Marc Bouchet, Président du Servette Rugby Club

Ainsi, si l’on veut, l’effectif du SRC se révèle désormais stable entre la puissance de ses fortes individualités d’expérience – qui ont progressivement rejoint Genève ces trois, quatre, voire cinq dernières années et qui ont clairement fait le choix de rester – et la relève de qualité que le club dispense semaine après semaine, tour après tour. Arrivés à ce stade, le recrutement de nouvelles têtes ne constitue logiquement plus une priorité de circonstance pour la dirigeance servettienne. « Tout comme en 2020, la saison prochaine ne sera pas chargée en nombre de transferts », confirme Marc Bouchet. Cela prouve bien que l’heure est à la stabilité. « Nous avons actuellement beaucoup de sollicitations de jeunes qui témoignent leur réelle envie de jouer au rugby.

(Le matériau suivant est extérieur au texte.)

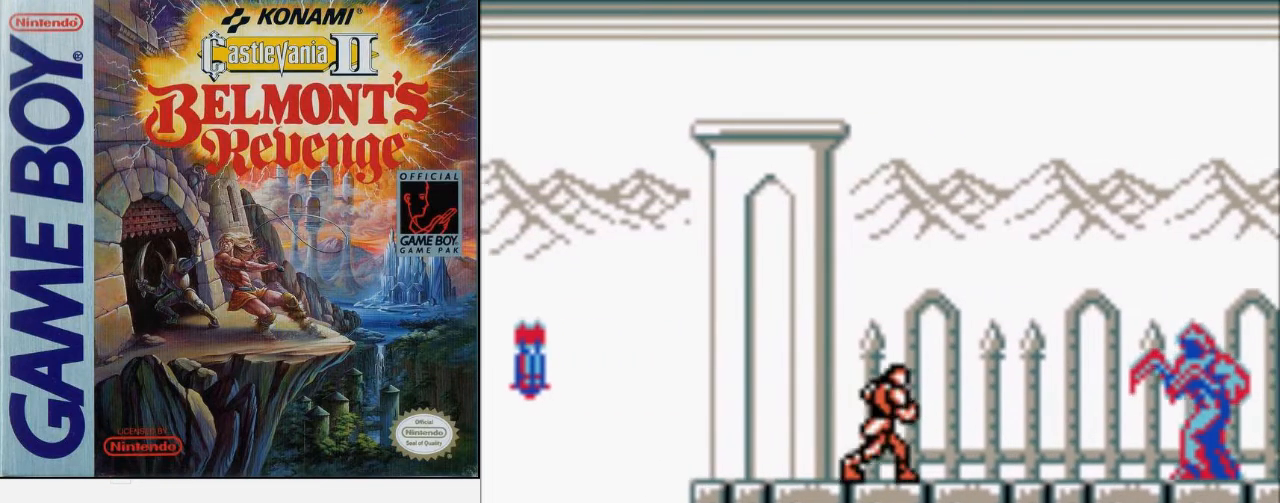
{"buttons": ["DPAD_RIGHT"], "events": []}
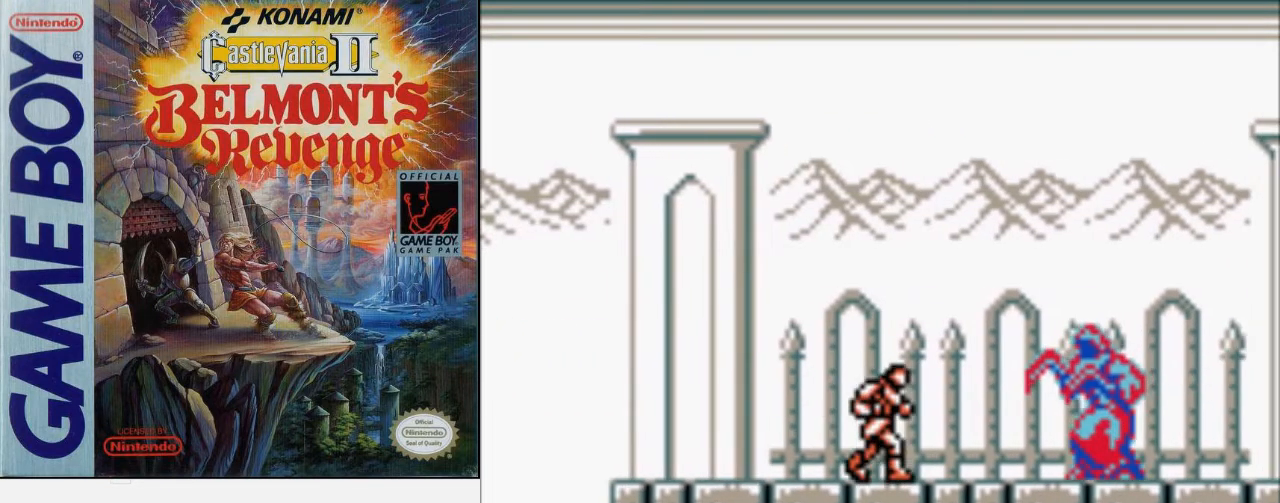
{"buttons": ["B", "DPAD_RIGHT"], "events": [[67, "A", "down"], [200, "A", "up"], [400, "B", "down"]]}
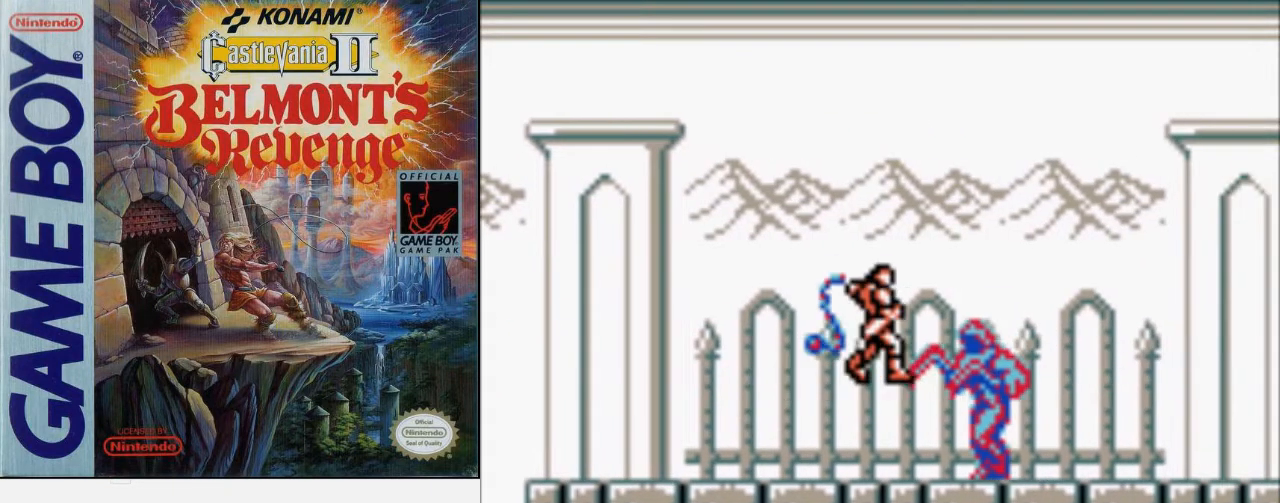
{"buttons": ["DPAD_RIGHT"], "events": [[300, "B", "up"]]}
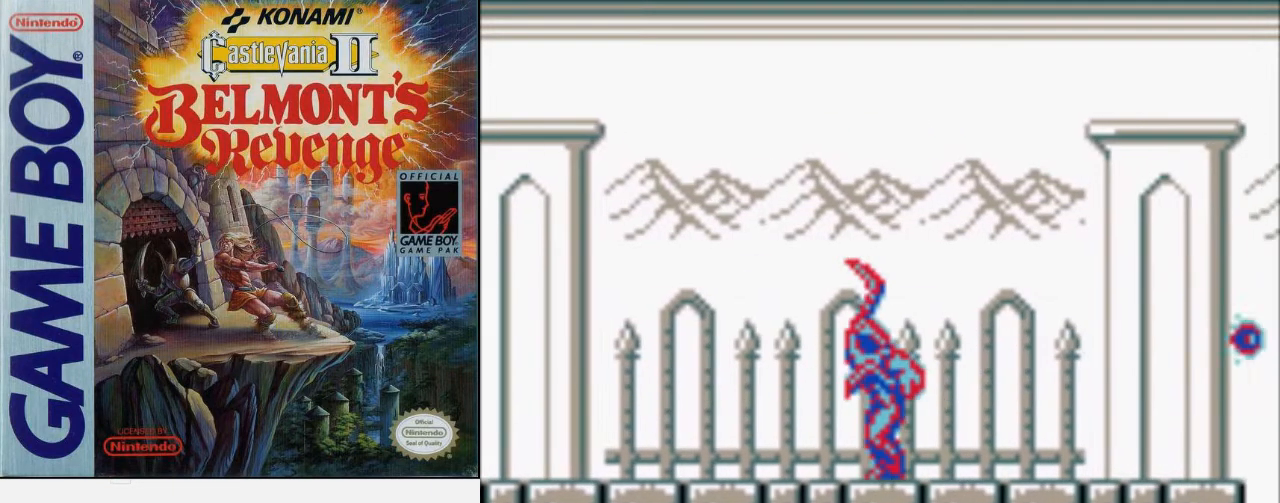
{"buttons": ["DPAD_RIGHT"], "events": []}
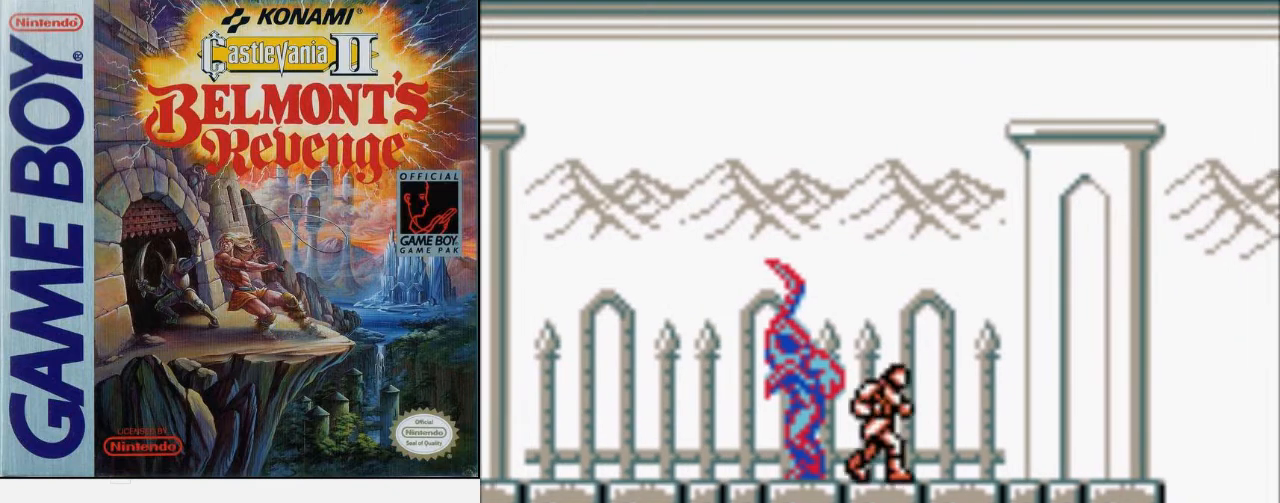
{"buttons": ["DPAD_RIGHT"], "events": []}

Accéder à leur souhait est déjà une très belle réussite à mettre à notre crédit. C’est pourquoi, pour ces raisons-ci, l’ensemble de l’encadrement de l’équipe première – et ses joueurs – doivent tenir un niveau élevé d’exigence. » Un niveau élevé d’exigence qui se révèle partagé entre la direction, les éducateurs mais aussi – on ne le mentionne jamais assez – les formateurs d’arbitres, corps d’importance pour la bonne tenue d’un club de haut niveau. « Assurément, nous souhaitons exceller à tous les niveaux. Nous ne pouvons pas nous permettre la demi-mesure. Nous continuons sans cesse d’avancer sans ne jamais nous arrêter », tonne toujours le Président.